Episode 12 · Jared Aron · 19 Dec 2025 · 46 min

    What Happens After the Patient Leaves

    Almost all of the patient relationship happens outside your clinic, and holding it there is a team-and-technology problem, not something one new hire can fix.

    On this episode

    Jared Aron

    Co-founder & CEO, Coherent Healthcare
    Jared Aron is co-founder and CEO of Coherent Healthcare and the host of The Business of a Clinic. He spends his weeks with the owners and operators of private clinics, from single sites to large multi-site groups.

    Show notes

    Jared Aron reframes patient experience as something that mostly happens after the visit ends. From the first inquiry, a patient is under a clinic's care for years, sometimes decades, yet the team stays a fixed size while the patient body keeps growing. The result is a widening capacity gap that no single new hire can close.

    He draws a sharp line between practice management software, generic CRMs and patient relationship management. A CRM assumes someone in the clinic will do the work, and that dedicated user rarely exists. He also separates reminders, which can make patients feel late and judged, from reactivation, which is personal, warm and makes returning to care feel easy.
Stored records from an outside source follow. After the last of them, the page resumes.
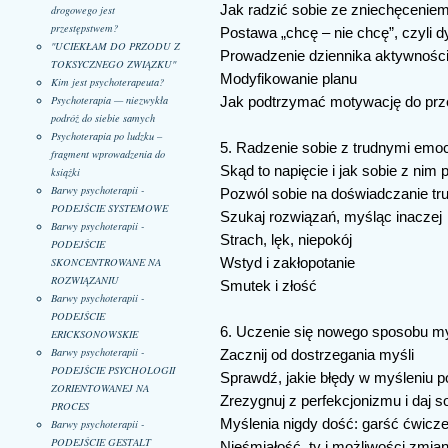
Jak radzić sobie ze zniechęcenie
drogowego jest
przestępstwem?
Postawa „chcę – nie chcę”, czyli
"UCIEKŁAM DO PRZODU Z
Prowadzenie dziennika aktywnośc
TOKSYCZNEGO ZWIĄZKU"
Modyfikowanie planu
Kim jest psychoterapeuta?
Psychoterapia — niezwykła
Jak podtrzymać motywację do prz
podróż do siebie samych
Psychoterapia po ludzku –
5. Radzenie sobie z trudnymi emo
fragment wprowadzenia do
Skąd to napięcie i jak sobie z nim 
książki
Barwy psychoterapii -
Pozwól sobie na doświadczanie tr
PODEJŚCIE SYSTEMOWE
Szukaj rozwiązań, myśląc inaczej
Barwy psychoterapii -
Strach, lęk, niepokój
PODEJŚCIE
Wstyd i zakłopotanie
SKONCENTROWANE NA
ROZWIĄZANIU
Smutek i złość
Barwy psychoterapii -
PODEJŚCIE
6. Uczenie się nowego sposobu m
ERICKSONOWSKIE
Barwy psychoterapii -
Zacznij od dostrzegania myśli
PODEJŚCIE PSYCHOLOGII
Sprawdź, jakie błędy w myśleniu po
ZORIENTOWANEJ NA
Zrezygnuj z perfekcjonizmu i daj 
PROCES
Myślenia nigdy dość: garść ćwic
Barwy psychoterapii -
PODEJŚCIE GESTALT
Nieśmiałość, ty i możliwości zmia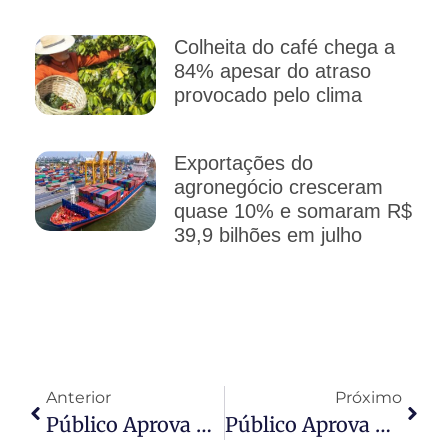
Colheita do café chega a
84% apesar do atraso
provocado pelo clima
Exportações do
agronegócio cresceram
quase 10% e somaram R$
39,9 bilhões em julho
Anterior
Próximo
Público Aprova EXPOVG E Lota Evento No Aniversário De 159 Anos De Várzea Grande
Público Aprova EXPOVG E Lota Evento No Aniversário De 159 Anos De Várzea Grande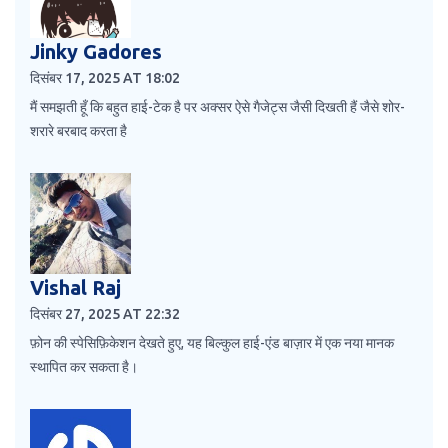
Jinky Gadores
दिसंबर 17, 2025 AT 18:02
मैं समझती हूँ कि बहुत हाई-टेक है पर अक्सर ऐसे गैजेट्स जैसी दिखती हैं जैसे शोर-
शरारे बरबाद करता है
Vishal Raj
दिसंबर 27, 2025 AT 22:32
फ़ोन की स्पेसिफ़िकेशन देखते हुए, यह बिल्कुल हाई-एंड बाज़ार में एक नया मानक
स्थापित कर सकता है।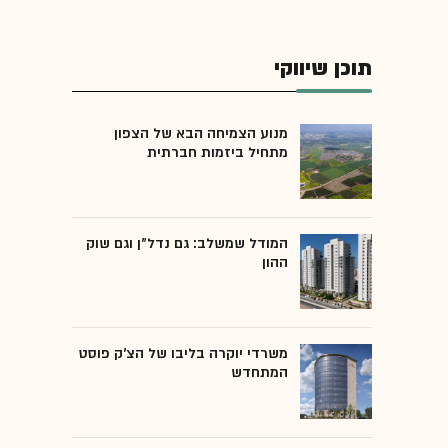
תוכן שיווקי
מנוע הצמיחה הבא של הצפון
מתחיל ביזמות חברתית
המודל שמשלב: גם נדל"ן וגם שוק
ההון
משרדי יוקרה בליבו של הצ'ק פוסט
המתחדש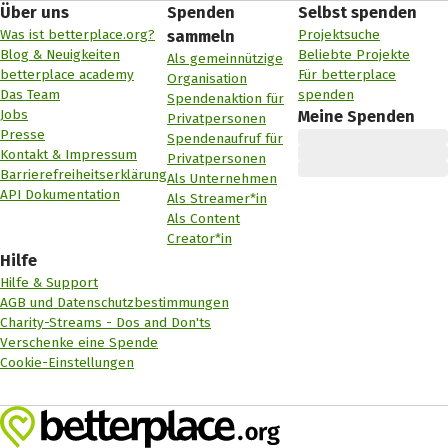
Über uns
Spenden
Selbst spenden
Was ist betterplace.org?
Projektsuche
sammeln
Blog & Neuigkeiten
Beliebte Projekte
Als gemeinnützige
betterplace academy
Für betterplace
Organisation
Das Team
spenden
Spendenaktion für
Jobs
Meine Spenden
Privatpersonen
Presse
Spendenaufruf für
Kontakt & Impressum
Privatpersonen
Barrierefreiheitserklärung
Als Unternehmen
API Dokumentation
Als Streamer*in
Als Content
Creator*in
Hilfe
Hilfe & Support
AGB und Datenschutzbestimmungen
Charity-Streams - Dos and Don'ts
Verschenke eine Spende
Cookie-Einstellungen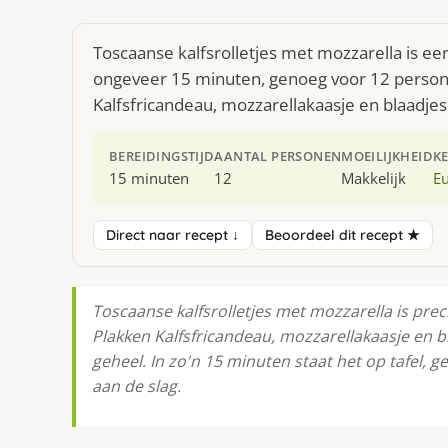
Toscaanse kalfsrolletjes met mozzarella is ee
ongeveer 15 minuten, genoeg voor 12 persone
Kalfsfricandeau, mozzarellakaasje en blaadjes
BEREIDINGSTIJD
AANTAL PERSONEN
MOEILIJKHEID
K
15 minuten
12
Makkelijk
E
Direct naar recept ↓
Beoordeel dit recept ★
Toscaanse kalfsrolletjes met mozzarella is pre
Plakken Kalfsfricandeau, mozzarellakaasje en 
geheel. In zo'n 15 minuten staat het op tafel, 
aan de slag.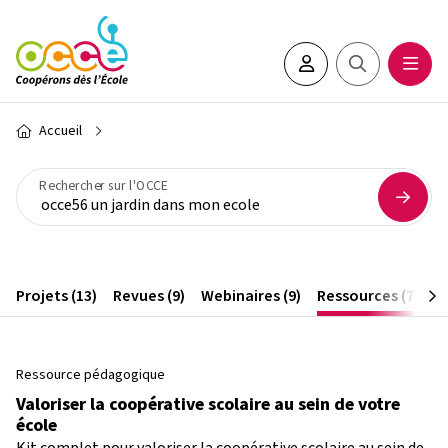
Aller au contenu principal
Espace adhérent•e
Rechercher sur 
Ouvrir
Fil d'Ariane
Accueil
Rechercher sur l'OCCE
Projets (13)
Revues (9)
Webinaires (9)
Ressources (7)
Ar
Ressource pédagogique
Valoriser la coopérative scolaire au sein de votre
école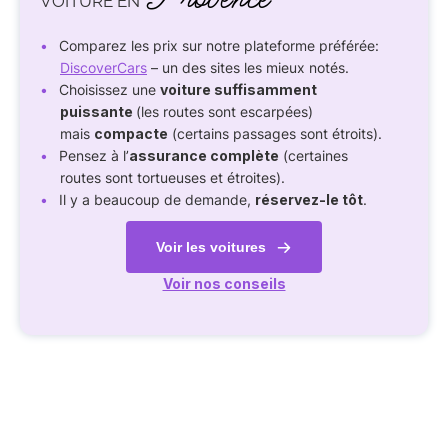
VOITURE EN
Comparez les prix sur notre plateforme préférée:
DiscoverCars
– un des sites les mieux notés.
Choisissez une
voiture suffisamment
puissante
(les routes sont escarpées)
mais
compacte
(certains passages sont étroits).
Pensez à l’
assurance complète
(certaines
routes sont tortueuses et étroites).
Il y a beaucoup de demande,
réservez-le tôt
.
Voir les voitures
Voir nos conseils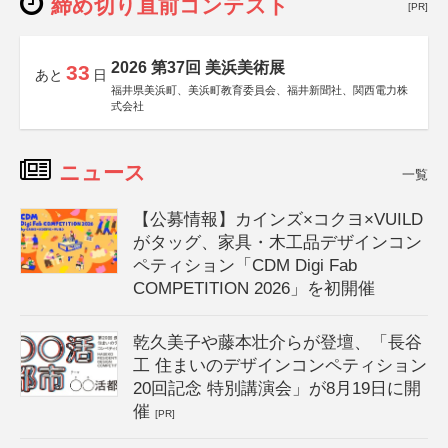
締め切り直前コンテスト
[PR]
2026 第37回 美浜美術展
33
あと
日
福井県美浜町、美浜町教育委員会、福井新聞社、関西電力株
式会社
ニュース
一覧
【公募情報】カインズ×コクヨ×VUILD
がタッグ、家具・木工品デザインコン
ペティション「CDM Digi Fab
COMPETITION 2026」を初開催
乾久美子や藤本壮介らが登壇、「長谷
工 住まいのデザインコンペティション
20回記念 特別講演会」が8月19日に開
催
[PR]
    Along the way he offers a blunt test for whether a clinic has a problem (how many people sit at the front desk during core hours), reframes patient lifetime value in decades rather than months, and describes a model where automation handles the busywork so a human can step in at the one moment that matters.

    Key takeaways

    • The moment a patient inquires they are under your care for years, sometimes decades, but the team stays a fixed size while the patient body keeps growing.
    • Patient relationship management is not a CRM problem; CRMs assume someone in the clinic will push the buttons, and that dedicated user rarely exists.
    • Reminders trigger a deficit mentality and a sense of being late, while reactivation is personal and makes coming back into care feel easy.
    • Jared's blunt test: if more than one person is needed at the front desk during core hours, the clinic has a patient management problem.
    • Moving from three front-of-house staff to one can cut 60,000 to 70,000 pounds of cost, a bottom-line change for a clinic turning over 1.5 to 2 million pounds.
    • The model is roughly nine and a half hours of automation for ten seconds of human brilliance, letting a person step in only when the patient is ready.
    Nine and a half hours of inefficiency, 10 seconds of brilliance. That's the model.